To summarise the shortfalls with this method:

1. May fail if underlying transition process is not Markov (I think...)
2. May yield nonsensical results if the accuracy of the cumulative PD matrix is not sufficiently high. This can be counteracted by using a large Cumulative Default matrix, $T>>K$.

---

Example Rcode below as per your request in the comment.

# this is our initial transition matrix
# we use it only ot produce the cumulative PDs (as in your table)

transition_matrix <- t(matrix(c(
                0.80,0.08,0.05,0.00
               ,0.10,0.75,0.10,0.00
               ,0.08,0.10,0.70,0.00
               ,0.02,0.07,0.15,1.00),4,4)) 

# simple helper function for a matrix power (don't use in production)
matrix_power <- function(x, n) Reduce(`%*%`, replicate(n, x, simplify = FALSE))

# for K = 3 states, we need at least K + 1 = 4 cumulative default time horizons (4 years)
N <- 4 

# cumulative PD table (as in your example, but transposed)
CPD <- t(sapply(1:N, function(i){matrix_power(transition_matrix,i)[4,1:3]})) 

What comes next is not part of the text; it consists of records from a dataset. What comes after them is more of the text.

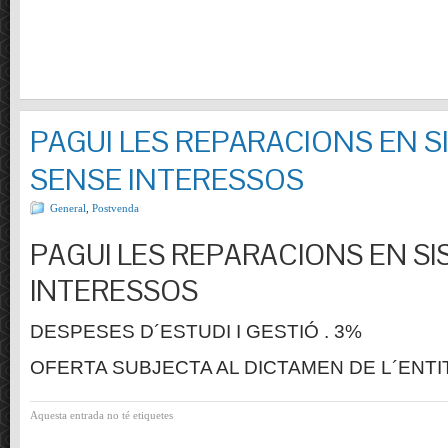
PAGUI LES REPARACIONS EN S
SENSE INTERESSOS
General
,
Postvenda
PAGUI LES REPARACIONS EN SI
INTERESSOS
DESPESES D´ESTUDI I GESTIÓ . 3%
OFERTA SUBJECTA AL DICTAMEN DE L´ENTI
Aquesta entrada no té etiquetes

# the D matrix in my answer
D <- t(apply(CPD[-1,],1,function(x){x-CPD[1,]}))
# the C matrix in my answer
C <- CPD[1:N-1,]

# the OLS style solution. If N==K+1, this boils down to solve(C) %*% D
solve(t(C) %*% C) %*% t(C) %*% D

# output here for convenience:
     [,1] [,2] [,3]
[1,] 0.80 0.08 0.05
[2,] 0.10 0.75 0.10
[3,] 0.08 0.10 0.70

All you need to do us update the CPDto your needs and run the last part of the code.